Load the Entire Checkpoint: First, load the entire checkpoint file. This is typically done using the torch.load function.
Filter the Weights: Next, you need to filter out the weights for model1 from the loaded checkpoint. This usually involves iterating through the checkpoint dictionary and selecting keys that are related to model1.
Load the Weights into Your Model: Finally, use the load_state_dict method to load the filtered weights into your model. You might need to use the strict=False parameter to allow partial loading.

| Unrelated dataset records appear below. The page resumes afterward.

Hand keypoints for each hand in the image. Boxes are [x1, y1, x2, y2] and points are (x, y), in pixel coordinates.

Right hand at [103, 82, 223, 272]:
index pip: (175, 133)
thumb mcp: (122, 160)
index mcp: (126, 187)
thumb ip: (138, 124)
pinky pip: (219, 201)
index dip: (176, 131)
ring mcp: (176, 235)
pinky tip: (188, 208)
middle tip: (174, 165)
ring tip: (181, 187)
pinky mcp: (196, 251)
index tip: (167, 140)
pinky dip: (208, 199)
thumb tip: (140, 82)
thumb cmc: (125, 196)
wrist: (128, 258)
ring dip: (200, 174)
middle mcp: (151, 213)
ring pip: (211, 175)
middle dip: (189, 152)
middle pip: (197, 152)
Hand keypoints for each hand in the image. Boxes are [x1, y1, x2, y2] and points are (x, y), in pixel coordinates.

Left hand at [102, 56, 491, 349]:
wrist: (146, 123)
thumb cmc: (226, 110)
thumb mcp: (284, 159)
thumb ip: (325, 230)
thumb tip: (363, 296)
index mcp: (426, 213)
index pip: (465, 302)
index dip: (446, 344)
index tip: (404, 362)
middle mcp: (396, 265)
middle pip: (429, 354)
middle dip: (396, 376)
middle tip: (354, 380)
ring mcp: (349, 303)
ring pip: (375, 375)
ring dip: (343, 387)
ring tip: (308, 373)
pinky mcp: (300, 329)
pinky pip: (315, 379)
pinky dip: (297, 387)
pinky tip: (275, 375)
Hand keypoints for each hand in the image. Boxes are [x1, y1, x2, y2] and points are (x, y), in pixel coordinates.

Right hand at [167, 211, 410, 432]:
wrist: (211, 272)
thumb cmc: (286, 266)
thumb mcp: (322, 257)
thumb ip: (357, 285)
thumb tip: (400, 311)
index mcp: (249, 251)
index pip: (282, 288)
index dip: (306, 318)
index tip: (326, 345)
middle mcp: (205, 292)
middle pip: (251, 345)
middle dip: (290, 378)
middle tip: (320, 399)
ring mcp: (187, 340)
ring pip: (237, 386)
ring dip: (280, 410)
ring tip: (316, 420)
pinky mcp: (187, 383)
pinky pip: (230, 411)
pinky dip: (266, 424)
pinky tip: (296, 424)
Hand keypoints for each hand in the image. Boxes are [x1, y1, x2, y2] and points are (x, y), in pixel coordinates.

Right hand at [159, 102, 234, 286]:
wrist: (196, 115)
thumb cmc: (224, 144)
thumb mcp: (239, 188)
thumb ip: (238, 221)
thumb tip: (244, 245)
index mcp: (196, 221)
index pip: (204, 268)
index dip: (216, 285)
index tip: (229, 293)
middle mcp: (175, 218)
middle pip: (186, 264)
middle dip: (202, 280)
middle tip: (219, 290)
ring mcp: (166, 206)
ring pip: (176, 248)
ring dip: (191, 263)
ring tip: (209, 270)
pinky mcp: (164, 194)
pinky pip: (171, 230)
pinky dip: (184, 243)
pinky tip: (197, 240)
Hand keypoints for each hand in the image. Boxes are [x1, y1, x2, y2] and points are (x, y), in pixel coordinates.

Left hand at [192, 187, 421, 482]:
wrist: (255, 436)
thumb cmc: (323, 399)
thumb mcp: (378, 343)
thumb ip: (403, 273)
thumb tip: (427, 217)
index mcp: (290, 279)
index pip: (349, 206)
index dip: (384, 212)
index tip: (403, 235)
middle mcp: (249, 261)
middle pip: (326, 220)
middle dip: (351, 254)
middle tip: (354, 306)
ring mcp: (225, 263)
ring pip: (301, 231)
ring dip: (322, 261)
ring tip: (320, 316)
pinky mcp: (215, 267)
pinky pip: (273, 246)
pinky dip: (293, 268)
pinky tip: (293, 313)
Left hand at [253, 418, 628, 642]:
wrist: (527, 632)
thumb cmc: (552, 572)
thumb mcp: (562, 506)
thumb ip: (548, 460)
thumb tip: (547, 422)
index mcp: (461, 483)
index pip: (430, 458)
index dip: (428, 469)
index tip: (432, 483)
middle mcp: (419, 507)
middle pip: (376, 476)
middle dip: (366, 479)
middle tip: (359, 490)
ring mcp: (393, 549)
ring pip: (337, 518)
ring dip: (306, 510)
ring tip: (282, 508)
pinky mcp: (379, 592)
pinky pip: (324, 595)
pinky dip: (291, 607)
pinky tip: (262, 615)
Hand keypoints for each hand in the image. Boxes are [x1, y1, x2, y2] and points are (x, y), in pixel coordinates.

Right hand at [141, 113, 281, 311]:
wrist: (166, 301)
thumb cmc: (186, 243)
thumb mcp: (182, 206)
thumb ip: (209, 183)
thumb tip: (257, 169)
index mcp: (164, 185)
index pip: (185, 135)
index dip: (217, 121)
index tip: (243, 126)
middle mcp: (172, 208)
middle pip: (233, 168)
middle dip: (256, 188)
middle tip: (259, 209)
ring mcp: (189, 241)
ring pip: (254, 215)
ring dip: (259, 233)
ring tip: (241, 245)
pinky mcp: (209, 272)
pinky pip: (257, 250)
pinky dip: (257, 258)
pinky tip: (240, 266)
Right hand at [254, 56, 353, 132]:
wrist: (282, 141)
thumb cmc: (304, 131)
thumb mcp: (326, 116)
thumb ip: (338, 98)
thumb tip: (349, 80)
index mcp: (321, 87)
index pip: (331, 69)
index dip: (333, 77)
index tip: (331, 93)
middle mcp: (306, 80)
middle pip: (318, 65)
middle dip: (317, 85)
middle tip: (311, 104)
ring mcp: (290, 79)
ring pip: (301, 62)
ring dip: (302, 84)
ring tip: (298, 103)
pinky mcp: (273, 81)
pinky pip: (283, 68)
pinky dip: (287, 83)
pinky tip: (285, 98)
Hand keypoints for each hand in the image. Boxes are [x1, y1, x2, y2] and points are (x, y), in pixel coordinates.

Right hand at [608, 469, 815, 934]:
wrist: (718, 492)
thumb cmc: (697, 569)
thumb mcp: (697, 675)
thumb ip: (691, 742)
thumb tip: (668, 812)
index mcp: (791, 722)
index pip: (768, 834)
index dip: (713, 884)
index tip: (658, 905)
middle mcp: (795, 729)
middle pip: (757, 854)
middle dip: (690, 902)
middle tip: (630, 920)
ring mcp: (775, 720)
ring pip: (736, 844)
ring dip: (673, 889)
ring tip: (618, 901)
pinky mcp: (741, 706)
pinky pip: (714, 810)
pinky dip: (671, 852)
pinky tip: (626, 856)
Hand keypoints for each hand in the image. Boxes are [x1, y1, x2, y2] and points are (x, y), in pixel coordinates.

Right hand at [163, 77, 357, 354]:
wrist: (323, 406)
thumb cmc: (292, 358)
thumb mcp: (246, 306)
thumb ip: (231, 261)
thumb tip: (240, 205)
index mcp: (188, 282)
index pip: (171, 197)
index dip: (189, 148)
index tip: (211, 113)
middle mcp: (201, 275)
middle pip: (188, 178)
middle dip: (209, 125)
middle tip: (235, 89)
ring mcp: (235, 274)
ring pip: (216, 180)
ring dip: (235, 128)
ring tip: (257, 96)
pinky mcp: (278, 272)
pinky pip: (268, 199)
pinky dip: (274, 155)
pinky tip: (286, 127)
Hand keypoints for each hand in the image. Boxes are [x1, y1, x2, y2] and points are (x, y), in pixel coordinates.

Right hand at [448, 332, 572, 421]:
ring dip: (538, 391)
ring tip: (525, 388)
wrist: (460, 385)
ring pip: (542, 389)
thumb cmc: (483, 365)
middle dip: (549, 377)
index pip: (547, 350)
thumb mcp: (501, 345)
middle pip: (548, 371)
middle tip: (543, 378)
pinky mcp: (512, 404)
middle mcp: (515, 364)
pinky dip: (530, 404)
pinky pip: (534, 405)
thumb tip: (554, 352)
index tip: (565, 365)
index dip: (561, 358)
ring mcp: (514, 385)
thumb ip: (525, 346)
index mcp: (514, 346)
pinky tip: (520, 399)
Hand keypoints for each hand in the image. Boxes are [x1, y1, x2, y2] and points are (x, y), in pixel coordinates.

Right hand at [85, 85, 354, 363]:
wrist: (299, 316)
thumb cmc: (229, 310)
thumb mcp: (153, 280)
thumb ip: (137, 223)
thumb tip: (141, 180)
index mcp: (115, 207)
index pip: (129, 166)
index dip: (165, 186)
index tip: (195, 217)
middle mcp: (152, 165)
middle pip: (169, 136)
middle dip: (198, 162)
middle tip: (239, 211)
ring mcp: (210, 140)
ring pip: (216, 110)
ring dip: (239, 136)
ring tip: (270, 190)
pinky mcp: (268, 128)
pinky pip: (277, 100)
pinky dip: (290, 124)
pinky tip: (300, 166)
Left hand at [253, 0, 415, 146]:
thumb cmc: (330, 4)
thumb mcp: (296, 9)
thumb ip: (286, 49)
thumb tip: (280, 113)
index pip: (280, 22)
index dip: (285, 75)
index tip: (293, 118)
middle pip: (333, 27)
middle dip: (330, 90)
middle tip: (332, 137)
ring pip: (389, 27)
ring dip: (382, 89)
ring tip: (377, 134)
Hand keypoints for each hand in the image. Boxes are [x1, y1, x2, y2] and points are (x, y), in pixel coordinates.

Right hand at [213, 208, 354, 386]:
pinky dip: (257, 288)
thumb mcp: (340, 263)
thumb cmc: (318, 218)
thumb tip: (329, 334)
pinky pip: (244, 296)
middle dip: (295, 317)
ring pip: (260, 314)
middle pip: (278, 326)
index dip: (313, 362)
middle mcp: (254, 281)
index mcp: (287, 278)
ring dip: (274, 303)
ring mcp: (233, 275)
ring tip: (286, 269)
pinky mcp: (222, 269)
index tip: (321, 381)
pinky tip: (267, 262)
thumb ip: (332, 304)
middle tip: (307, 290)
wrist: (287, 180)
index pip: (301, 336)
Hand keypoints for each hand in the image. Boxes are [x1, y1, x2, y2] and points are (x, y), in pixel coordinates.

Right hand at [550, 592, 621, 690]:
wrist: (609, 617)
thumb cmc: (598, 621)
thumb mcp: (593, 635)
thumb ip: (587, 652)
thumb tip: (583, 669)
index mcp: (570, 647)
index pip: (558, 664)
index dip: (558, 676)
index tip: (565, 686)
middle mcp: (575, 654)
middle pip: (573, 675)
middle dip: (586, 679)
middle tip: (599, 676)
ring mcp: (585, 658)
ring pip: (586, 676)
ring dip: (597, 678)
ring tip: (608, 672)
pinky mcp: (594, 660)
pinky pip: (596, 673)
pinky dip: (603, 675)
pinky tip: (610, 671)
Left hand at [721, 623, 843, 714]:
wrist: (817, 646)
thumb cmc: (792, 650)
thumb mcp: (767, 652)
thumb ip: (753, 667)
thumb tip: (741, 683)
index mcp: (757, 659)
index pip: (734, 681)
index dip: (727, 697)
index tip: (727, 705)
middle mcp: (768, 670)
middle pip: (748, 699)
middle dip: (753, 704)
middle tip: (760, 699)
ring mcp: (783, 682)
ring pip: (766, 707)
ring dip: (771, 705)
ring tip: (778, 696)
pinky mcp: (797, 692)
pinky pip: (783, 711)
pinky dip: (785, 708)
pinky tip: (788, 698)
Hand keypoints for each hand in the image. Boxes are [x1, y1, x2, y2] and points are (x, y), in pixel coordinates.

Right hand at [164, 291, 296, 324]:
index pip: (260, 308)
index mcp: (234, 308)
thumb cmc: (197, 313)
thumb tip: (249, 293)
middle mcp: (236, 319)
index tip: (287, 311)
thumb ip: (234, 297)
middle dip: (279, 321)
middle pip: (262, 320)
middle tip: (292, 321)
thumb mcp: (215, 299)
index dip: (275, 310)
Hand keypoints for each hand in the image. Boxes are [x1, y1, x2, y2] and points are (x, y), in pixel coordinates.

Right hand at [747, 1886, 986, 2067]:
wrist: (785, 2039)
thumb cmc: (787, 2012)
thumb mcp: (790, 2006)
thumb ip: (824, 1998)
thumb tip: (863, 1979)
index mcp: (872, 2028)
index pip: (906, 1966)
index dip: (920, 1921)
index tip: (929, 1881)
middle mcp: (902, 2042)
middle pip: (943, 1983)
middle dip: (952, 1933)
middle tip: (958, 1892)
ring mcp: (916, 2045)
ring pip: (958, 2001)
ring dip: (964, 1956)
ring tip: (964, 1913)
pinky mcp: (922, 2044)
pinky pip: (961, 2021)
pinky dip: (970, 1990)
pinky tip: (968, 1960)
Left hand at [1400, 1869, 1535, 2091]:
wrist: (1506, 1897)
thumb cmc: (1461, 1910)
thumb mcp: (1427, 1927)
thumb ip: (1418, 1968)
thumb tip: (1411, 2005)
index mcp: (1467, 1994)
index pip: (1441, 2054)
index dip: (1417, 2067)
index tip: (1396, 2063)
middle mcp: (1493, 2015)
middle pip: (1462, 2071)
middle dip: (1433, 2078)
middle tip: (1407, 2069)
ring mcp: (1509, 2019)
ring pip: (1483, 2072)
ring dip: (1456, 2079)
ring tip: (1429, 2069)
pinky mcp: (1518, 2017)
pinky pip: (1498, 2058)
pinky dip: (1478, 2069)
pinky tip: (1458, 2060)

Here's an example in code:

import torch

# Assuming your model is defined like this
class YourModel(torch.nn.Module):
    # Your model definition here
    pass

# Load the entire checkpoint
checkpoint = torch.load('path_to_your_checkpoint.ckpt')

# Filter out the part you need, e.g., keep only model1's weights
model1_state_dict = {k: v for k, v in checkpoint.items() if k.startswith('model1.')}

# Initialize your model
your_model = YourModel()

# Load the weights
your_model.load_state_dict(model1_state_dict, strict=False)

In this example, your_model is your own model definition, and we assume it contains only the parts needed for model1. The load_state_dict(model1_state_dict, strict=False) allows you to load only the weights present in model1_state_dict, ignoring other parts of the model that are not present. This way, the weights of model2 and model3 are effectively ignored.

Welcome to share your code or create a PR if you can solve this. If you still have problems, I will probably be available for help after 25/11.

Answer 2 · 2023-11-21T03:49:33.000Z

Thanks a lot. load_state_dict(model1_state_dict, strict=False) replacing load_state_dict(model1_state_dict) in the code is helpful.